Clinical thromboinflammation can be attenuated by targeting PAD4 and NOX in-vivo. (A) Schematic representation of light/dye-induced thrombosis model induced with intravenous infusion of 10 mg/kg of 5% FITC-dextran followed by photoactivation of the cerebral microvessels of sickle cell transgenic mice (STM).
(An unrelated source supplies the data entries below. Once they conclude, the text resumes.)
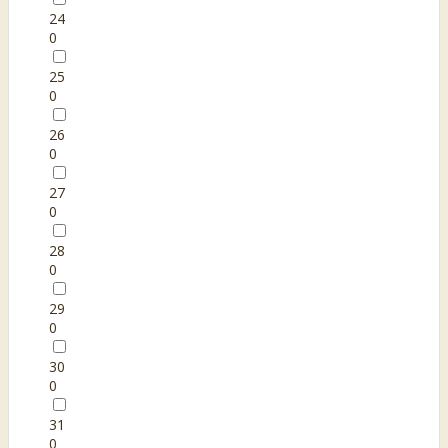
24
0
25
0
26
0
27
0
28
0
29
0
30
0
31
0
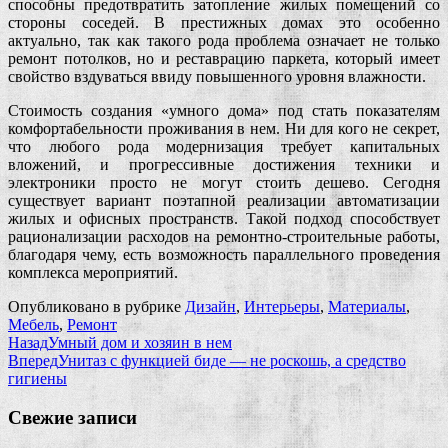
способны предотвратить затопление жилых помещений со
стороны соседей. В престижных домах это особенно
актуально, так как такого рода проблема означает не только
ремонт потолков, но и реставрацию паркета, который имеет
свойство вздуваться ввиду повышенного уровня влажности.
Стоимость создания «умного дома» под стать показателям
комфортабельности проживания в нем. Ни для кого не секрет,
что любого рода модернизация требует капитальных
вложений, и прогрессивные достижения техники и
электроники просто не могут стоить дешево. Сегодня
существует вариант поэтапной реализации автоматизации
жилых и офисных пространств. Такой подход способствует
рационализации расходов на ремонтно-строительные работы,
благодаря чему, есть возможность параллельного проведения
комплекса мероприятий.
Опубликовано в рубрике
Дизайн
,
Интерьеры
,
Материалы
,
Мебель
,
Ремонт
Назад
Умный дом и хозяин в нем
Вперед
Унитаз с функцией биде — не роскошь, а средство
гигиены
Свежие записи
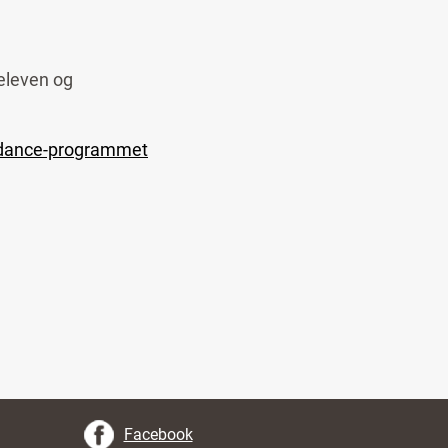
 eleven og
idance-programmet
Facebook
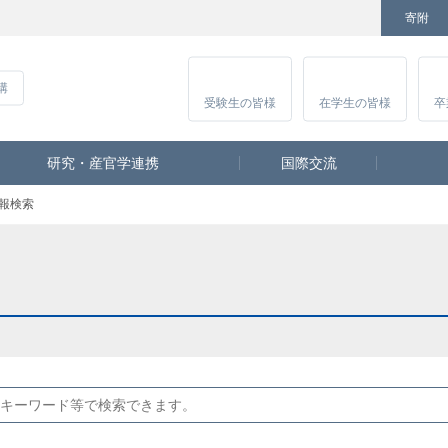
寄附
Facebook
Twitter
YouTube
Instagram
講
受験生
の皆様
在学生
の皆様
卒
研究・産官学連携
国際交流
報検索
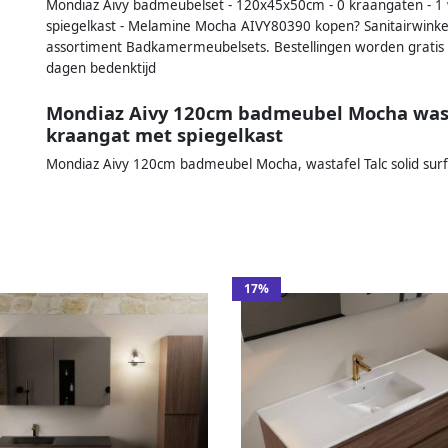
Mondiaz Aivy badmeubelset - 120x45x50cm - 0 kraangaten - 1 was
spiegelkast - Melamine Mocha AIVY80390 kopen? Sanitairwinkel.
assortiment Badkamermeubelsets. Bestellingen worden gratis 
dagen bedenktijd
Mondiaz Aivy 120cm badmeubel Mocha wastaf
kraangat met spiegelkast
Mondiaz Aivy 120cm badmeubel Mocha, wastafel Talc solid surf
17%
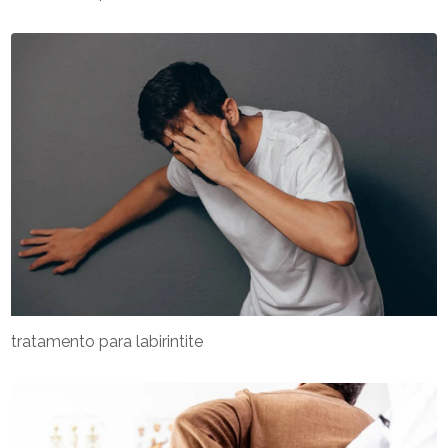
tratamento para labirintite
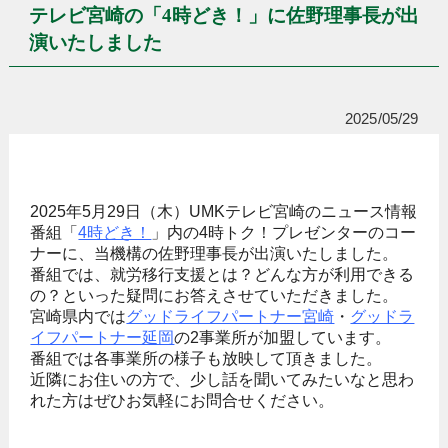
テレビ宮崎の「4時どき！」に佐野理事長が出
演いたしました
2025/05/29
2025年5月29日（木）UMKテレビ宮崎のニュース情報
番組「
4時どき！
」内の4時トク！プレゼンターのコー
ナーに、当機構の佐野理事長が出演いたしました。
番組では、就労移行支援とは？どんな方が利用できる
の？といった疑問にお答えさせていただきました。
宮崎県内では
グッドライフパートナー宮崎
・
グッドラ
イフパートナー延岡
の2事業所が加盟しています。
番組では各事業所の様子も放映して頂きました。
近隣にお住いの方で、少し話を聞いてみたいなと思わ
れた方はぜひお気軽にお問合せください。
Time to flow cessation (minutes) was defined as the complete stop of blood flow for ≥ 30 seconds and was assessed in (B) arterioles and (C) venules in STM treated with vehicle (saline. n=6 mice per group), GSK484 (10 μM, n=5 mice per group), VAS3847 (5 μM, n=5 mice per group) or a combination of GSK484 + VAS3947 (n = 5 mice per group). (D-E) Images of onset (start of platelet aggregation) and cessation (complete stop of flow for ≥30 seconds) in arterioles and venules respectively. ^*p<0.05, ^**p<0.01, ^***p<0.001, ^****p<0.0001 vs. vehicle treated mice. Graphs are expressed as mean±SEM from 5-6 mice per group.